Task statement: All lines from the one containing "2: SchedulerViewElement Settings" through the end of the data below are to be transcribed exactly. Leave out the rest.

Data items
* * * * *
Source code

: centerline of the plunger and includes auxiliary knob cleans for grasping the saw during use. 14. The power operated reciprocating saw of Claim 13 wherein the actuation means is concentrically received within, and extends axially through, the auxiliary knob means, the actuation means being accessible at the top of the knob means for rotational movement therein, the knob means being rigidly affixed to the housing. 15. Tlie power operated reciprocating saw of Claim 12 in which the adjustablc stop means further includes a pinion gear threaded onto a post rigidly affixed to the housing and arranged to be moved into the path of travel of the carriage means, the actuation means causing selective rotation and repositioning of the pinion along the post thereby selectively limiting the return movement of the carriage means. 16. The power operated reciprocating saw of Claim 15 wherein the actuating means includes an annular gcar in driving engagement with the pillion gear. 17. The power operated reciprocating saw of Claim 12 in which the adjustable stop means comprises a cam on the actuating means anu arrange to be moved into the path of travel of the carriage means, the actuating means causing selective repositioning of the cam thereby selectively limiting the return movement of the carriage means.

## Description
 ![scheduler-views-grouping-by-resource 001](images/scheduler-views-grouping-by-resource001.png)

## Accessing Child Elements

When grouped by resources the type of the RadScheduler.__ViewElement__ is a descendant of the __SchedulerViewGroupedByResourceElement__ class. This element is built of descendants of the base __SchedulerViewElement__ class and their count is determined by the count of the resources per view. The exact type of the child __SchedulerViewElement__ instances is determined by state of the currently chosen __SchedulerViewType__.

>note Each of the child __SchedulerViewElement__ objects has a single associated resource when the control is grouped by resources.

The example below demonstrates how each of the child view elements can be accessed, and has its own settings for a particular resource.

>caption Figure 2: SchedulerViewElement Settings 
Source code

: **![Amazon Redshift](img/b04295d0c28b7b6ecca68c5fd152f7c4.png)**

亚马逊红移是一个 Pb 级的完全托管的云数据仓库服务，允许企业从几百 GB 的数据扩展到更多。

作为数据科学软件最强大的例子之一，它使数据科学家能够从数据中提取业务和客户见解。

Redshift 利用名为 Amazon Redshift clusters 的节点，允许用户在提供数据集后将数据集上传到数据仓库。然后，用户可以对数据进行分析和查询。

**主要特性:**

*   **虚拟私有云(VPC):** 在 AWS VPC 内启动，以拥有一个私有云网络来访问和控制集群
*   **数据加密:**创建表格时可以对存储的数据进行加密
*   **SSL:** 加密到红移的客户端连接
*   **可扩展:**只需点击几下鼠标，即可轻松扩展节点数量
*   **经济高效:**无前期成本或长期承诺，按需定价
* * * * *
Exercise result:
>caption Figure 2: SchedulerViewElement Settings 
Source code

: **![Amazon Redshift](img/b04295d0c28b7b6ecca68c5fd152f7c4.png)**

亚马逊红移是一个 Pb 级的完全托管的云数据仓库服务，允许企业从几百 GB 的数据扩展到更多。

作为数据科学软件最强大的例子之一，它使数据科学家能够从数据中提取业务和客户见解。

Redshift 利用名为 Amazon Redshift clusters 的节点，允许用户在提供数据集后将数据集上传到数据仓库。然后，用户可以对数据进行分析和查询。

**主要特性:**

*   **虚拟私有云(VPC):** 在 AWS VPC 内启动，以拥有一个私有云网络来访问和控制集群
*   **数据加密:**创建表格时可以对存储的数据进行加密
*   **SSL:** 加密到红移的客户端连接
*   **可扩展:**只需点击几下鼠标，即可轻松扩展节点数量
*   **经济高效:**无前期成本或长期承诺，按需定价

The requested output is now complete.